■ AIM OF THE TASK
In the data that follows, find the line with "mekaniske og elektriske"; transcribe it, every later line up to the one with "sys.monitor", and that line as well, exactly and with no others.

■ INPUT DATA
◆ ◆ ◆ ◆ ◆ ◆ ◆
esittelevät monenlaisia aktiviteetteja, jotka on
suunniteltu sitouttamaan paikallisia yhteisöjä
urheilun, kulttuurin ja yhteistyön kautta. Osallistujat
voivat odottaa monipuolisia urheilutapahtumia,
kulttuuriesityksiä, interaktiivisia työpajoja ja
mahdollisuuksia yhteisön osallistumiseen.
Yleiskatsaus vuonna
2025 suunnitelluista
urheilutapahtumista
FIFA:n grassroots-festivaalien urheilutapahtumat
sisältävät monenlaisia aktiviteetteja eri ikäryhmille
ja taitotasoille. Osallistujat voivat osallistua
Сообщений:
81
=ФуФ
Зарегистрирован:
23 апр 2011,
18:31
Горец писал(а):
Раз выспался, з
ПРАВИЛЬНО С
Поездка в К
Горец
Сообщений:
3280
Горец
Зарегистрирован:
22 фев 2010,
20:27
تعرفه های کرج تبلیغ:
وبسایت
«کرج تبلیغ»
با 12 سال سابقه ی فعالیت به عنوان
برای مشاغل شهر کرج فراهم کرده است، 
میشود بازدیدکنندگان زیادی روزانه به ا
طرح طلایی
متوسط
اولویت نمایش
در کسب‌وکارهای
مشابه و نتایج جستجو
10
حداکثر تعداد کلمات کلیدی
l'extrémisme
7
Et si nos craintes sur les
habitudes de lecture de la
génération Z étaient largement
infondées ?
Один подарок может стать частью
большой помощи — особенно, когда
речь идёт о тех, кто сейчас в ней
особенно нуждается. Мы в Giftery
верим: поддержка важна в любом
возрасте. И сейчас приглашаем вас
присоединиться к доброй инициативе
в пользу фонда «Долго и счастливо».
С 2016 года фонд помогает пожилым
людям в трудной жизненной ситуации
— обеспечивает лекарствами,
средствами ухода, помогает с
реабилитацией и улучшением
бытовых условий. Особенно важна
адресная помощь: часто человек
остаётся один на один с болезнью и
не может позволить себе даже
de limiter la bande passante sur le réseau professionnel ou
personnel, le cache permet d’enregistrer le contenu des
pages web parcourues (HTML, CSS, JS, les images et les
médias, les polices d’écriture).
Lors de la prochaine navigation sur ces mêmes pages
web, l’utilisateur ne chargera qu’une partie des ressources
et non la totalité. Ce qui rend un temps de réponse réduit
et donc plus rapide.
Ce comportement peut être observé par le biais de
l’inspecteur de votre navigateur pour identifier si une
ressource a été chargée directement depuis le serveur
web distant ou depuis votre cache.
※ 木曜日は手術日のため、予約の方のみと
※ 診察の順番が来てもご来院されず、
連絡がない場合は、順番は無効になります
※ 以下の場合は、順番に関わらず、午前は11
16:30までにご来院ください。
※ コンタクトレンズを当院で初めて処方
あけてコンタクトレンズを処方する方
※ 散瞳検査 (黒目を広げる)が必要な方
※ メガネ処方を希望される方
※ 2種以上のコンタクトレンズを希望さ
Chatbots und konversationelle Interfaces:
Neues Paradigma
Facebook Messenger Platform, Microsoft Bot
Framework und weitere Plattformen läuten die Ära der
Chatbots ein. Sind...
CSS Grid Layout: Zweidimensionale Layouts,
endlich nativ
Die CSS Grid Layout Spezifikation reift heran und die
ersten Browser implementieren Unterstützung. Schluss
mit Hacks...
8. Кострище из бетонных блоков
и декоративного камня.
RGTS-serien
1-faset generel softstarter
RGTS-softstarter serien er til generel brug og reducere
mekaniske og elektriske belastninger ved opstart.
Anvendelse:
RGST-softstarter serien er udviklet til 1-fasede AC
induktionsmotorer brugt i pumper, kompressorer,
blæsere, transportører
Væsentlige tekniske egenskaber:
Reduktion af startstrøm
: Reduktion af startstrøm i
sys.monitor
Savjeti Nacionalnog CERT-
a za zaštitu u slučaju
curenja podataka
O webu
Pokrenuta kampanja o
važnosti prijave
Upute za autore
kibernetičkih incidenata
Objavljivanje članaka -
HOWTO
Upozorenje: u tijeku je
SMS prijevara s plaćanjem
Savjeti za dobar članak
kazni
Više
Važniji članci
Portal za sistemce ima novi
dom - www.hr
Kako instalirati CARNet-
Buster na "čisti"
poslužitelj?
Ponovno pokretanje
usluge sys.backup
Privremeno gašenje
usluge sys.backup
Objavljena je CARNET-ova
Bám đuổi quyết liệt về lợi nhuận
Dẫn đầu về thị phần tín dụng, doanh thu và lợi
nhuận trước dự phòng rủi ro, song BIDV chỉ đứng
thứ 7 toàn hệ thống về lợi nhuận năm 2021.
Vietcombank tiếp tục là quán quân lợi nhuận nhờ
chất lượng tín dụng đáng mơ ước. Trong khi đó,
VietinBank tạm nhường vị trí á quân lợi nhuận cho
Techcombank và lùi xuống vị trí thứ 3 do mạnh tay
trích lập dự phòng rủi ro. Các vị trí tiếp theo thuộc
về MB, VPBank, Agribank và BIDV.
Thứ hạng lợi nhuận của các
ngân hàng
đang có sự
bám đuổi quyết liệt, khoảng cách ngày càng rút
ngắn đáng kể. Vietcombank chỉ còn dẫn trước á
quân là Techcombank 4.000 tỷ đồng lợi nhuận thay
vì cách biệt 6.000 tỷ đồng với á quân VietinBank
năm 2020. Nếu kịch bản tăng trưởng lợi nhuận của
◆ ◆ ◆ ◆ ◆ ◆ ◆
■ COMPLETED EXERCISE
mekaniske og elektriske belastninger ved opstart.
Anvendelse:
RGST-softstarter serien er udviklet til 1-fasede AC
induktionsmotorer brugt i pumper, kompressorer,
blæsere, transportører
Væsentlige tekniske egenskaber:
Reduktion af startstrøm
: Reduktion af startstrøm i
sys.monitor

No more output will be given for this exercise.